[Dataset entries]
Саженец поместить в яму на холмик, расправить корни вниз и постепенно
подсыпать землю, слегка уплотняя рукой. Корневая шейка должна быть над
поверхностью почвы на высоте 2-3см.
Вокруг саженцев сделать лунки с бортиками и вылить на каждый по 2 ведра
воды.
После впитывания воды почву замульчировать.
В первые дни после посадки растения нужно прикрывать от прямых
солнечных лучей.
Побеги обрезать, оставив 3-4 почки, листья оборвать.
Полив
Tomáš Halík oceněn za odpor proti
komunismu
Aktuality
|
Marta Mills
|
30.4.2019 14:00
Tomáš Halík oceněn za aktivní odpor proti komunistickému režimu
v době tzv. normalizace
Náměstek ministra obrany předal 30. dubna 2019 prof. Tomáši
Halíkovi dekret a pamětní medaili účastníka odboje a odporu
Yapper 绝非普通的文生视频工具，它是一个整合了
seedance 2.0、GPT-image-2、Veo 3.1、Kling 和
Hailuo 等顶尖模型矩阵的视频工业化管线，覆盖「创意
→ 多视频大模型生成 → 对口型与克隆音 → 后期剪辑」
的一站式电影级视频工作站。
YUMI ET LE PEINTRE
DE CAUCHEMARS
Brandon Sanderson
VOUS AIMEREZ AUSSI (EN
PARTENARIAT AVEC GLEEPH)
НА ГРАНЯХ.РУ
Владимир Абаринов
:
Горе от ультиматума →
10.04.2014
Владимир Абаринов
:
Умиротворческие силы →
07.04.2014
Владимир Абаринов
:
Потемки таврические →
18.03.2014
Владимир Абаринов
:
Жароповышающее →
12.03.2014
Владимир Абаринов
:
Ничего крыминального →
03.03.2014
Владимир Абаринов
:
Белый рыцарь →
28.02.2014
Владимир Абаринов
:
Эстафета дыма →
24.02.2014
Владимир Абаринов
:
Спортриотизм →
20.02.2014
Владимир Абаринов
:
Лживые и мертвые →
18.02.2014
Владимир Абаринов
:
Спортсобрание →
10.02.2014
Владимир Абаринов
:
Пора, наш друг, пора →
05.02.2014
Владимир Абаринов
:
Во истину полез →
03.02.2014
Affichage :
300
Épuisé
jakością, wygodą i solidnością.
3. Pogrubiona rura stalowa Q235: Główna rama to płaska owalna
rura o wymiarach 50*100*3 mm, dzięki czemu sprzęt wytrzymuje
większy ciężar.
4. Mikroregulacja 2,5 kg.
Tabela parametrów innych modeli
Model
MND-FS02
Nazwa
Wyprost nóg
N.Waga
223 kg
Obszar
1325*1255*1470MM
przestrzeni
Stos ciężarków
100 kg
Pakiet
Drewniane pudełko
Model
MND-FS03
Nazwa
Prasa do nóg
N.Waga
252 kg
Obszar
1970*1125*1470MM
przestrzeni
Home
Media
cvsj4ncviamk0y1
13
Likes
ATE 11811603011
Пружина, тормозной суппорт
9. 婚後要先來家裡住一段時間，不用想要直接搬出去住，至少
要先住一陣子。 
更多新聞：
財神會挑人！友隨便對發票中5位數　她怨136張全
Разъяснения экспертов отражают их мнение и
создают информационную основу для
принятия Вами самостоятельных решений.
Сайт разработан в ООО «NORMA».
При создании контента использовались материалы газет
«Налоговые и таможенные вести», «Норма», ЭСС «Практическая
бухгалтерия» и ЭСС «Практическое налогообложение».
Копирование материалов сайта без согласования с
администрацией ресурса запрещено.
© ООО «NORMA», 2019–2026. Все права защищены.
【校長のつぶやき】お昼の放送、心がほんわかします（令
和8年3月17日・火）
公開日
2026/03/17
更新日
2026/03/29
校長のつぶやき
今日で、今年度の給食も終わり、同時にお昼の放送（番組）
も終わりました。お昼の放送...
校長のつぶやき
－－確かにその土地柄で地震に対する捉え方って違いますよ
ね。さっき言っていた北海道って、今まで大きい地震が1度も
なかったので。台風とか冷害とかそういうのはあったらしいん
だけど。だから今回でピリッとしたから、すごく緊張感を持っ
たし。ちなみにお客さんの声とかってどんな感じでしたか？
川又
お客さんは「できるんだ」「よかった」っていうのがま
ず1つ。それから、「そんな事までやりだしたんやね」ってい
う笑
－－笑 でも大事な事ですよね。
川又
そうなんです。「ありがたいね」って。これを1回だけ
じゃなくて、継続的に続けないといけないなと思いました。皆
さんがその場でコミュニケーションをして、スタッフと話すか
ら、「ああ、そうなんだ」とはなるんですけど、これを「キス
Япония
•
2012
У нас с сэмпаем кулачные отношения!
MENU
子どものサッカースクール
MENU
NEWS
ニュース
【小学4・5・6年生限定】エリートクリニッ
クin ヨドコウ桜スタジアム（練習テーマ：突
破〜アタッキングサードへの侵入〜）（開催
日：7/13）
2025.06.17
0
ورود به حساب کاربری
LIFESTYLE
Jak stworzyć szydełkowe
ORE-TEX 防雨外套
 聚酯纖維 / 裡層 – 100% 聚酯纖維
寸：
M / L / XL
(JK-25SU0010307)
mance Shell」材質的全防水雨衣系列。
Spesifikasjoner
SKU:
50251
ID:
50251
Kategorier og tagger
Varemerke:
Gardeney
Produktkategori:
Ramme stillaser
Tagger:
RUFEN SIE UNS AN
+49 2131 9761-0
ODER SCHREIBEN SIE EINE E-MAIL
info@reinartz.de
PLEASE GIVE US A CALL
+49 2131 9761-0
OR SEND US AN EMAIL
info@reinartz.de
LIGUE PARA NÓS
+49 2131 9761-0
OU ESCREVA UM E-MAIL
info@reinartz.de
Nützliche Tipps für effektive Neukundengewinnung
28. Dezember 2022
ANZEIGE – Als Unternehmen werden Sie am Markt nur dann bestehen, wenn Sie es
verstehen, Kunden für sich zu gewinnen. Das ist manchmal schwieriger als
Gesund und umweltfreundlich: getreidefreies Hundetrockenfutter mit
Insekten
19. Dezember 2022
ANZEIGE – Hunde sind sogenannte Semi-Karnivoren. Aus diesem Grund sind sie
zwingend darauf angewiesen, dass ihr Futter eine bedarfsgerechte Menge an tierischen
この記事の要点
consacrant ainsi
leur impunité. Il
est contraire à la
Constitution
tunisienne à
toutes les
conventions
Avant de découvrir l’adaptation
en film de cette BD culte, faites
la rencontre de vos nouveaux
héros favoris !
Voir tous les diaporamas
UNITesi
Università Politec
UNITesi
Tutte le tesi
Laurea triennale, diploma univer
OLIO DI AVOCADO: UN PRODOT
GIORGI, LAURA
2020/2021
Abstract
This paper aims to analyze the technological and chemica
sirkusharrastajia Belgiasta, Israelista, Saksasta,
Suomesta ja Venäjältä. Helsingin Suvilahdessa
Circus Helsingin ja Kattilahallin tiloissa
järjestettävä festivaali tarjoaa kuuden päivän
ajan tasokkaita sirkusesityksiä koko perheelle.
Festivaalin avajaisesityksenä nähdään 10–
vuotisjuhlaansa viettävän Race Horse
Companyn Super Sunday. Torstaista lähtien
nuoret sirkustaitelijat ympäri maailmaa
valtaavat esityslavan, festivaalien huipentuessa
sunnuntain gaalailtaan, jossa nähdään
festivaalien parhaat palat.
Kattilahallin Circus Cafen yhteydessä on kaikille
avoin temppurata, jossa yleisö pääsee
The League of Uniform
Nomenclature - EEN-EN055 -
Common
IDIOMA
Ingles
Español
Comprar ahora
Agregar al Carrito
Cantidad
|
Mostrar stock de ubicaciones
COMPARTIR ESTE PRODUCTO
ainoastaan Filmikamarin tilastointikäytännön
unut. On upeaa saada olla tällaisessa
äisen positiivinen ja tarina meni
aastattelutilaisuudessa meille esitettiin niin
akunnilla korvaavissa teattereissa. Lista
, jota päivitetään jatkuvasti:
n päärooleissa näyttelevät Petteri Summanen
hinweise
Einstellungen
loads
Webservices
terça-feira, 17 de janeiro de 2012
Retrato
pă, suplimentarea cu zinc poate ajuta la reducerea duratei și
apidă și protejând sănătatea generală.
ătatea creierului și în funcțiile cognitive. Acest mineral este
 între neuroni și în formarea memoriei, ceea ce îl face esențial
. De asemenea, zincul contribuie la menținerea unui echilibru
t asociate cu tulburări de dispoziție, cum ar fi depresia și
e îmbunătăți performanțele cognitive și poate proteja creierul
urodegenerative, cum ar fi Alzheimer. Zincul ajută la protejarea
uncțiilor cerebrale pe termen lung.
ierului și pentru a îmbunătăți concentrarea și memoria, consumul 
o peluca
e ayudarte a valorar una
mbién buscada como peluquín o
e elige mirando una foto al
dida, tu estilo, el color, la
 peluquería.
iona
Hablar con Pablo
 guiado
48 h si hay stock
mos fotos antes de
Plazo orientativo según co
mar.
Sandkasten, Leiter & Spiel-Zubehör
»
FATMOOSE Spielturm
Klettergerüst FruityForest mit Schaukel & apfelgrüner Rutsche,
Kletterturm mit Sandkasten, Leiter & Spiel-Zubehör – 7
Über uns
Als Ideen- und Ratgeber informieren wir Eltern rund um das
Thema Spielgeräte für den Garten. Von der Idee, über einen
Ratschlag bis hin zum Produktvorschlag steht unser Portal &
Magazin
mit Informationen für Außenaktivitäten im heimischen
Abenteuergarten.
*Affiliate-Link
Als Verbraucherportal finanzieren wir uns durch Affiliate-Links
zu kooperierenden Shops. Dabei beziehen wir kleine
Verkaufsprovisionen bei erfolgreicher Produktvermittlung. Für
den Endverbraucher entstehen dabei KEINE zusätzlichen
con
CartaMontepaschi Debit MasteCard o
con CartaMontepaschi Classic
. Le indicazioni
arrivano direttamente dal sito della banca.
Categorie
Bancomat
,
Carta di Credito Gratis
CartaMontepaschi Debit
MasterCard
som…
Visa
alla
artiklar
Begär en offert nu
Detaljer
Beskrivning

- Instructions for the task: Rewrite the rows from the start of the rows through the line containing "Brandon Sanderson", replacing "Aktuality" with "Novinky" and leaving everything else unchanged.

- Written solution:
Саженец поместить в яму на холмик, расправить корни вниз и постепенно
подсыпать землю, слегка уплотняя рукой. Корневая шейка должна быть над
поверхностью почвы на высоте 2-3см.
Вокруг саженцев сделать лунки с бортиками и вылить на каждый по 2 ведра
воды.
После впитывания воды почву замульчировать.
В первые дни после посадки растения нужно прикрывать от прямых
солнечных лучей.
Побеги обрезать, оставив 3-4 почки, листья оборвать.
Полив
Tomáš Halík oceněn za odpor proti
komunismu
Novinky
|
Marta Mills
|
30.4.2019 14:00
Tomáš Halík oceněn za aktivní odpor proti komunistickému režimu
v době tzv. normalizace
Náměstek ministra obrany předal 30. dubna 2019 prof. Tomáši
Halíkovi dekret a pamětní medaili účastníka odboje a odporu
Yapper 绝非普通的文生视频工具，它是一个整合了
seedance 2.0、GPT-image-2、Veo 3.1、Kling 和
Hailuo 等顶尖模型矩阵的视频工业化管线，覆盖「创意
→ 多视频大模型生成 → 对口型与克隆音 → 后期剪辑」
的一站式电影级视频工作站。
YUMI ET LE PEINTRE
DE CAUCHEMARS
Brandon Sanderson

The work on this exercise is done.